Tackling badly-written software

Inconsistent terminology: the domain language used was not consistent across the code base. The same things were referred to by multiple different terms
Tangled code: hurried code edits without peer review further compounded the problem of poor terminology and led to duplicated code, almost-duplicated code (code that was so similar it could have been collapsed together with some switches, but it wasn't, hugely increasing the bug space, and causing drift).
The bigger picture: it was difficult to understand where this software sat in the bigger picture of the organisation we were working for - we had failed to extract the full context from the client.
Passed around lots of hands: not necessarily a problem if all of the above points have been suitably met - but learnings, context and terminology were not adequately handed over as the project changed hands.
Lack of adequate review: careful and challenging review of code changes was just not happening - reasons for this are explored later
Poor data model: further to the problems with the domain model, the data model and the design of the database was not optimal - foreign key constraints were missing, columns poorly named.

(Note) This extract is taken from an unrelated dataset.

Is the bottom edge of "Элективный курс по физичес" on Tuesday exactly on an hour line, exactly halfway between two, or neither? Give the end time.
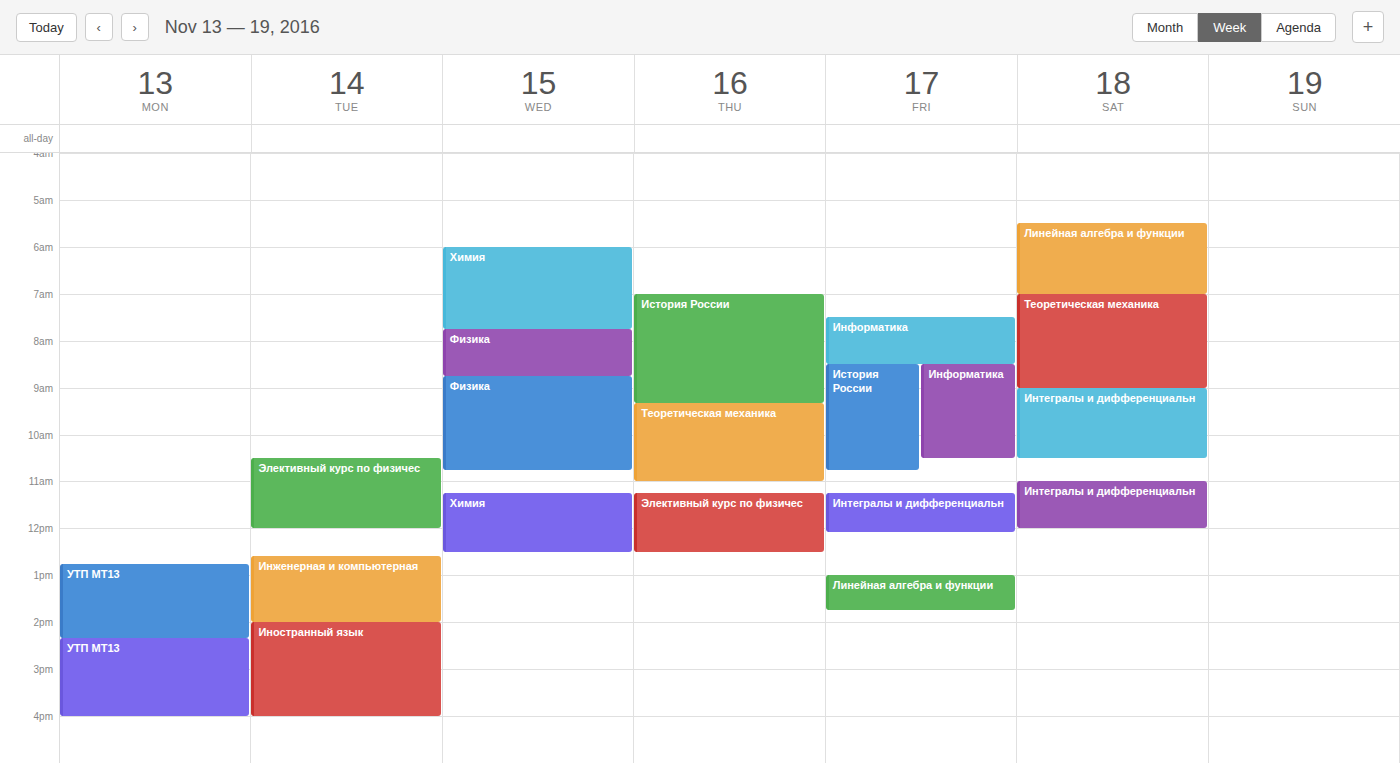
12:00 PM -- exactly on the 12 PM line.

Untestable - the structure of the code made unit or functional testing very difficult. Classes were long, rambling with many dependencies and had no clear purpose. Data-loading logic was mixed up with domain-specific logic, meaning that trying to target tests at the 'important stuff' was borderline impossible!
Intertwined with other products - this project was also a dependency of another business-critical tool, making changes difficult to co-ordinate and justify.
To me, the most important things in software engineering are:
Using the correct domain language
Testability
Data model is king
Therefore, I took the following approach:
Held a clarification session with the client to talk through the problems - from both a product and a technical perspective - and come up with a plan
Started a glossary, ensuring that terminology could be better shared between team members present and future
Better database object naming - if a table holds a list of apples, call it
Apples- it makes reasoning about future bugs far easier!Strangle out the old code. Don't try to salvage the old code in-place - it's the road to madness, as fundamentally its foundations are bad. Create a new, separate API for the new, clean code - fully tested, well separated and very understandable. But - critically - leave the old API in place, and as API endpoints are replaced, forward requests from the old system to the new system, until the old system is fully 'strangled out' - this is known as the Strangler Fig approach.
Don't over-engineer. As software engineers we can get into habits - introducing high levels of abstraction, very high efficiency, zero code duplication - but often fail to realise that sometimes this is just not necessary, takes a load of time and clouds the software's true intentions. Why optimise your system for 1,000,000 requests per second if it's only used once a week by 3 people?
Be right, not fast - this is the time to be calm, take time and model the right solution - this situation was partly created by trying to be fast in the first place!
Time will tell whether this has been the right approach - but I'm confident. This solution is now more:
Testable
Understandable
Accurate
Maintainable
So we're now standing on good foundations!